Полина Барскова

О ПРИЯТИИ ОТВРАЩЕНИЯ

 

Я хотела бы поблагодарить жюри премии. Для меня это честь – получить награду из рук моих коллег по цеху, и, поскольку я являюсь экспатриантом, большая радость стать частью символического сообщества лауреатов премии Андрея Белого, связанного с традициями петербургской словесности.

Я благодарю сотрудников «Издательства Ивана Лимбаха», в первую очередь Ирину Кравцову и Игоря Булатовского, которые поверили в мою книжицу, когда она ещё не была собой. Чтобы стать собой, ей понадобилось много помощи и поддержки, больше, наверное, чем всем предыдущим моим сборникам стихов, в частности, ей понадобилось понять своё отличие от книги стихов.

Книга стихов может не быть о чём-то, её задача – в дестабилизации объекта высказывания, в то время как книга прозы очень даже может быть о чём-то, а вернее зачем – у неё могут быть задачи. И я сейчас попытаюсь их сформулировать.

Моей главной формальной задачей было овладеть навыками чревовещания, научиться говорить на языке или/и на языках других людей.

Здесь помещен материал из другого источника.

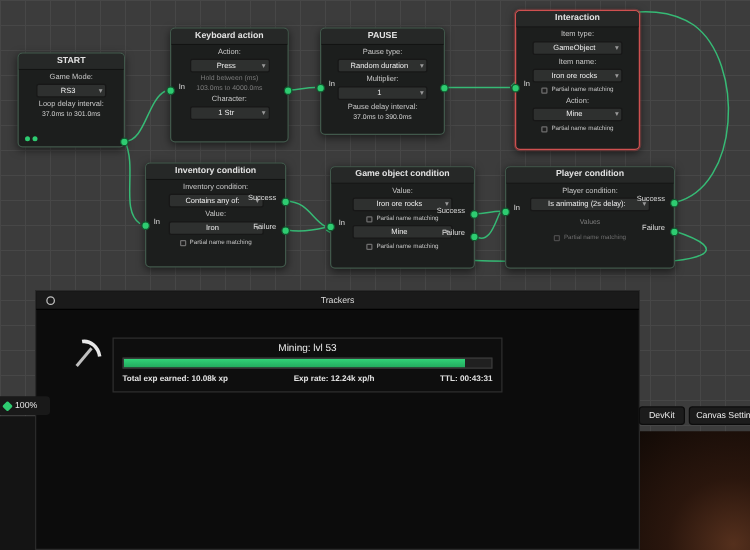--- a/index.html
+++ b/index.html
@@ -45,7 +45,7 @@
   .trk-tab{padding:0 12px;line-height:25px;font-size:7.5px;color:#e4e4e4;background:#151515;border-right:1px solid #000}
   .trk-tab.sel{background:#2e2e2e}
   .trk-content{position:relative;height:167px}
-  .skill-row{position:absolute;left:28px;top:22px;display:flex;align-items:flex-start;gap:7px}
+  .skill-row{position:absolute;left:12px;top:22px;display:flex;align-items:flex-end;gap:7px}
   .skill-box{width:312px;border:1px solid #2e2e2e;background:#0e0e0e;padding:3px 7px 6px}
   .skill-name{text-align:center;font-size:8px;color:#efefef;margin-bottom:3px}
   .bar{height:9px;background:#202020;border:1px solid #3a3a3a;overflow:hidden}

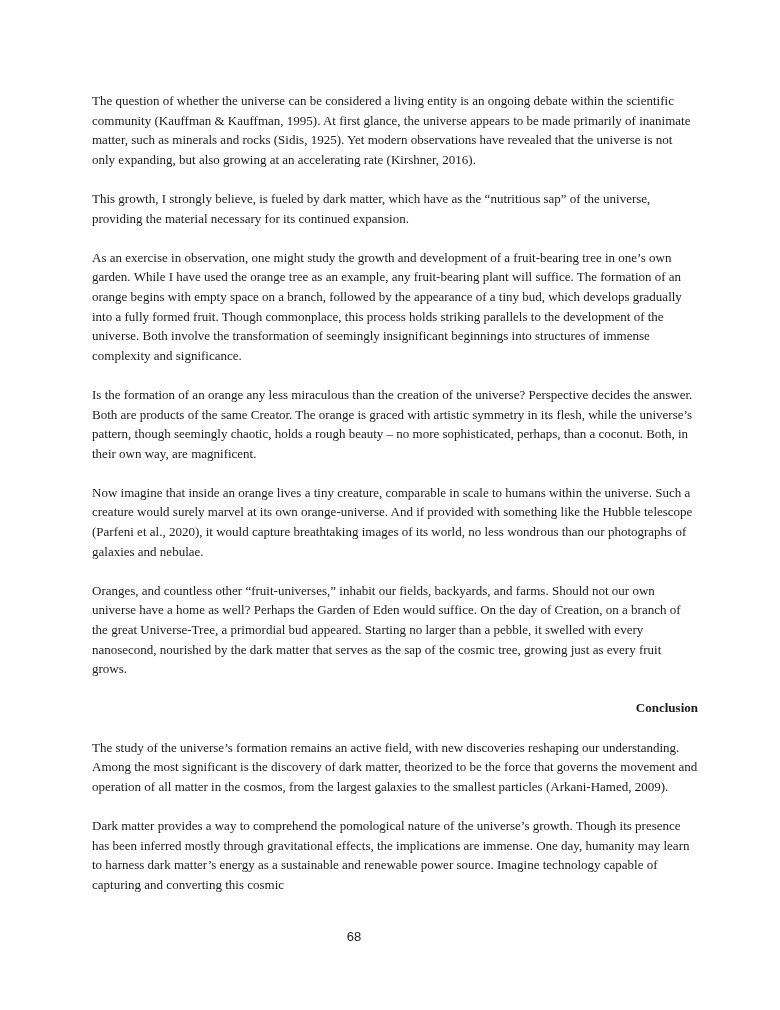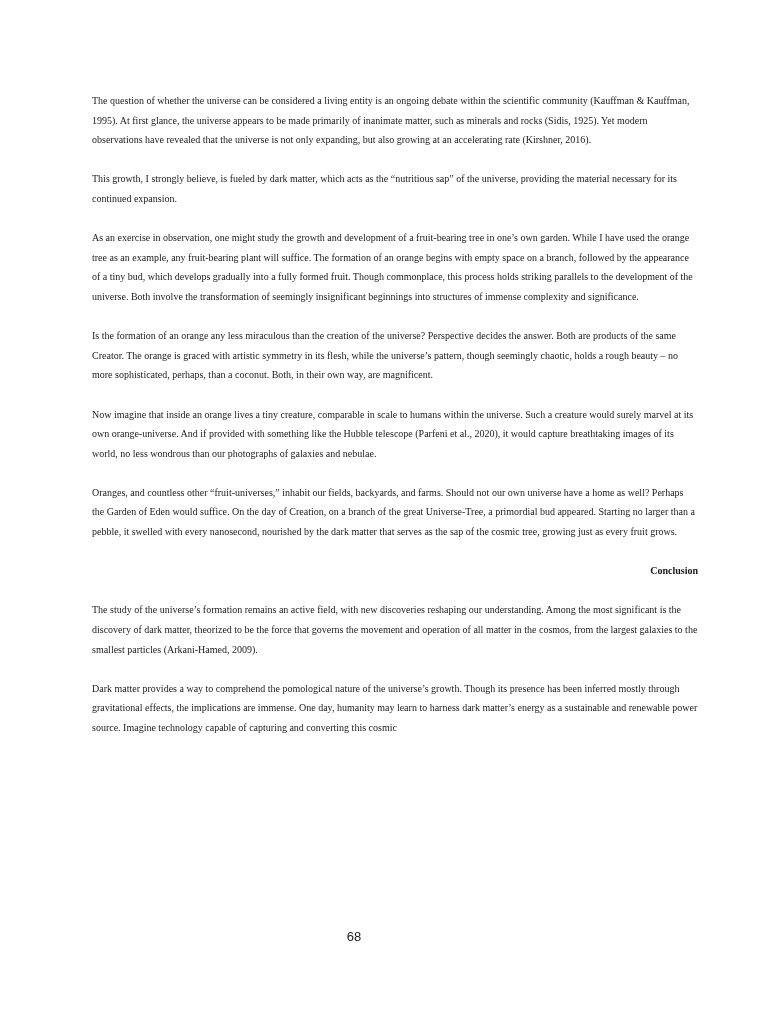--- a/index.html
+++ b/index.html
@@ -27,7 +27,7 @@
       top: 91px;
       width: 606px;
       font-family: "Liberation Serif", "DejaVu Serif", serif;
-      font-size: 10px;
+      font-size: 13px;
       line-height: 19.6px;
       color: #1a1a1a;
     }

По ряду причин, этими другими стали создатели ленинградской литературы в период для неё, возможно, самый страшный, самый характерный и самый блестящий: 1930-е и 1940-е годы ХХ века. Какие же отношения возможны для нашего современника с персонажами прошлого, особенно прошлого чудовищного?

Тут есть ряд возможностей: например, мифологизация, отказ и табуирование. Сегодня, когда я думаю об этих возможностях, явно преобладающих в конструкциях коллективной памяти в путинской России, мне приходится опираться на строки из стихотворения украинского поэта Сергея Жадана из его недавнего военного цикла:

          «Так бывает, когда идёшь по улице
          и замечаешь боковым зрением нечто неприятное,
          что-то такое, что вызывает ужас и отвращение: например,
          разорванный труп животного, но знаешь –
          если туда не смотреть, то как будто и нет ничего,
          как будто всё в порядке».

Если ты почему либо не можешь не замечать это неприятное, то именно от/вращение, желание отвернуться, отвратить взгляд становится твоей основной реальностью. С отвращением приходится что-то делать, как-то работать.

Со времени выхода «Живых картин» я слышу: «То, как Вы говорите о блокадных людях – отвратительно». Я совершенно согласна с такой реакцией. Блокада – состояние, вызванное амбициями и комплексами двух тоталитарных систем, это, безусловно, отвратительно. Миллионы беспомощных людей были поставлены в состояние, не соответствующее их биологическим и социальным способностям. В большинстве своём эти люди погибли и никому не смогли рассказать о своём опыте. При этом важно заметить, что я не вижу никакой причины настаивать на особом историческом статусе блокадной катастрофы в ряду катастроф советской истории, таких как Голодомор (и в Украине, и в Казахстане), Гулаг, Чернобыль и другие. Всё это равноценные эпизоды одной истории – истории государства, решившего, что есть что-либо более важное, чем одна-единственная человеческая жизнь.

Меня удивляет не сам аффект отвращение, но то, что ему сегодня удивляются и сопротивляются. Проблемой тут, как мне кажется, является то, что читатель рассчитывает, что писатель предоставит ему возможности морального убежища, побега, защиту от необходимости прямого взгляда на прошлое. Согласно этому мнению, писатель катастрофы должен быть щитом и цензором и впитать в себя, предав разным формам стерилизующего молчания, всё, что может быть нехорошо, неудобно читателю: например, то, что поэт Хармс умер от голода в тюремной психушке, писатели Бианки, Гор и Максимов провели всю жизнь в страхе и раболепии, а героиня пьесы и героиня ленинградской культуры искусствовед Тотя Изергина рассеяла архив своего погибшего возлюбленного Моисея Ваксера.

Однако, если смотреть на эти жизни, на эти поступки не отворачиваясь, если принять отвращение и преодоление отвращения как неизбежную часть занятия нашей историей, то есть шанс, что ты сможешь читать и писать об этом сам, за себя, и всё же с другими, с теми, о ком ты пишешь. Тогда, как писала блокадница Лидия Гинзбург, «знаки начнут колебаться». Вместе с работой отвращения в наблюдающем начинается работа сострадания и работа, я бы сказала, со-стыда вместе с теми, кому государство отказало в возможности разделить своё дистрофическое страдание и свой стыд, и своё бессилие в темноте и во льду блокадных квартир.